Condylomata is characterized by papillomatosis, acanthosis and parakeratosis. The undulating and thickened folds of epithelium are supported by a fibrovascular cores. The basal layer is largely unaffected (minimal cell enlargement or pleomorphism) and surface maturation is retained. Prominent papillary 'church spires' (papillomatosis) with delicate mounting parakeratosis (abnormal maturation with retention of nuclei) is illustrated here.
A distinctive feature of condylomata is the viropathic change (koilocytosis) seen in the superficial or intermediate cell layers.
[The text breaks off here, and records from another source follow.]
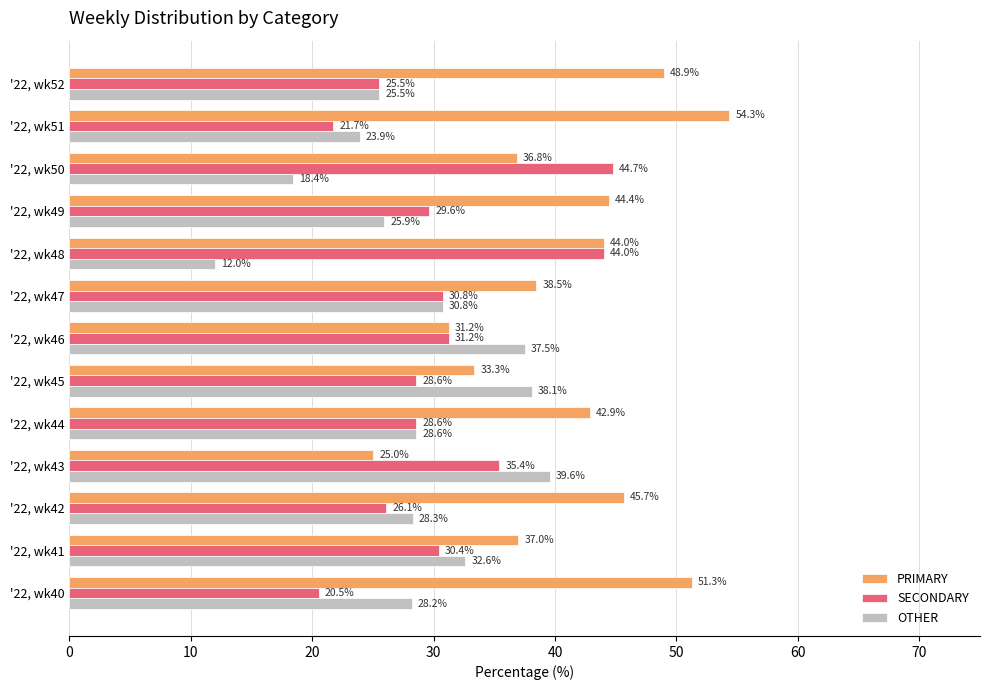

What is the sum of all OTHER values?

369.4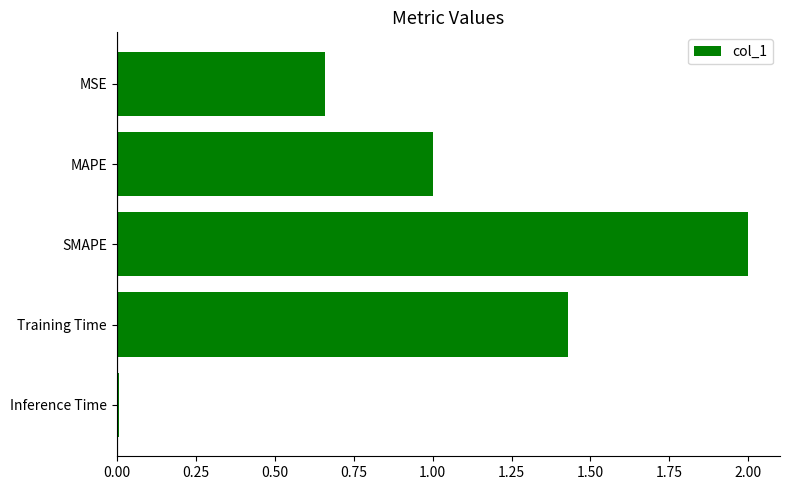

Which label corresponds to the smallest value in the chart?

Inference Time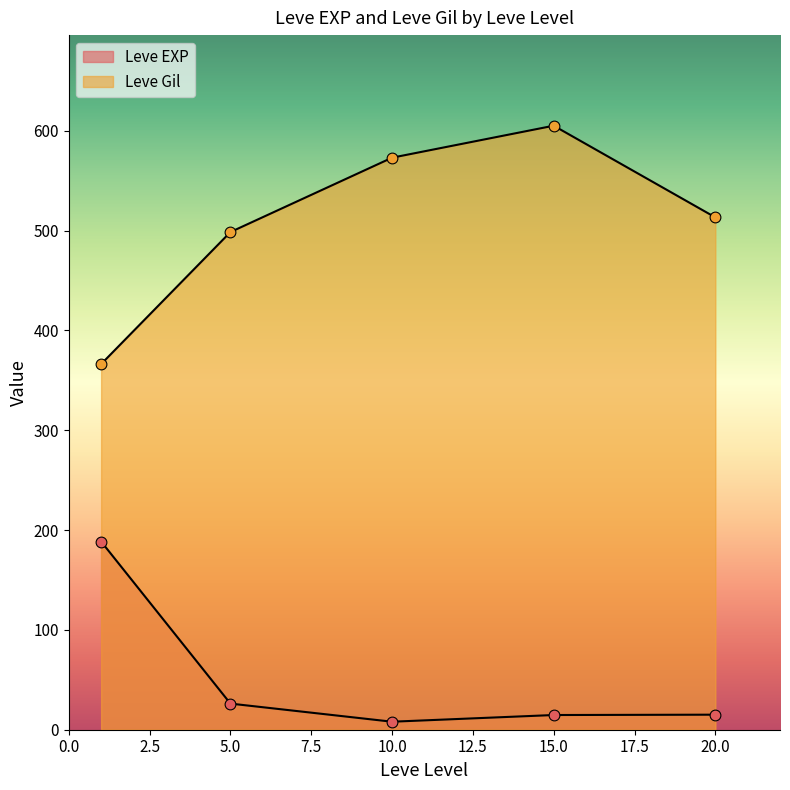

What are all the series names shown in the legend?

Leve EXP, Leve Gil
Hypergranulosis with nuclear atypia can be appreciated in the superficial layer of the epithelium.
Koilocytes are cells with enlarged, wrinkled, 'raisinoid' hyperchromatic nuclei surrounded by a perinuclear halo. Binucleate forms are not uncommon.
The tip of this papillary projection shows viropathic change with overlying parakeratosis.
Condyloma acuminata (genital warts) are sexually transmitted and over 80% are associated with HPV type 6 or 11. In contrast, VIN (vulvar intraepithelial neoplasia) is associated with high risks HPV types.1
Of note, in VIN lesions, grade I VIN exhibits dysplasia confined to the lower one-third of the epithelium. In grade II VIN, the dysplasia extends to the lower two-thirds of the epithelium. This is in contrast to condyloma acuminata where the abnormality is seen in the surface layer.
In some instances, the lesion exhibits acanthosis and papillomatosis, but koilocytic change is not obvious -- nonetheless, these lesions called 'fibroepithelial papillomas' are strongly associated with HPV and are considered a variant of condyloma acuminatum. Yet another variation resembles seborrheic keratosis as demonstrated by a proliferation of basaloid cells, horn cysts and absent koilocytosis -- studies again demonstrate a strong association of HPV type 6 in these unusual condylomata.2
Condylomata acuminata, commonly referred to by clinicians as anogenital warts, can occur in cervix, anus, vulva and vagina. Can present with itching, burning, bleeding and vaginal discharge. Lesions are velvety in texture and can range from small and asymptomatic to large obstructive mats that can interfere with intercourse and vaginal delivery. Application of acetic acid causes the lesion to turn white.
Various treatment modalities are available. Applying chemicals is preferred for smaller lesions. Tricholoroacetic acid is considered a good initial approach, however, repeated applications are often necessary. Podophyllin is also a good topic medicine, however, it cannot be applied on mucosal surfaces such as the vagina. Podophyllin is also contraindicated in pregnancy. Cyrotherapy with liquid nitrogen is another commonly employed treatment modality.
For larger lesions or in situations when medical therapy is not effective, surgical removal with laser ablation or excision may be necessary.
Condyloma acuminatum is associated with low-risk HPV subtypes 6 and 11. All treatment modalities have high recurrence risks. Conditions such as AIDS and pregnancy are associated with rapid progression of lesions. It is also important to note that while benign HPV subtypes cause condyloma accuminatum, they are often present in association with the high risk HPV subtypes that may cause cancer.
1 Mills SE, ed. Sternberg's Diagnostic Surgical Pathology. 5th ed. Philadelphia, PA: Lippincoott Williams & Wilkins; 2009: 2100-2107.
2 Crum CP, Lee KR. Diagnostic Gynecologic and Obstetric Pathology. Philadelphia, PA: Elsevier; 2006: 112-5.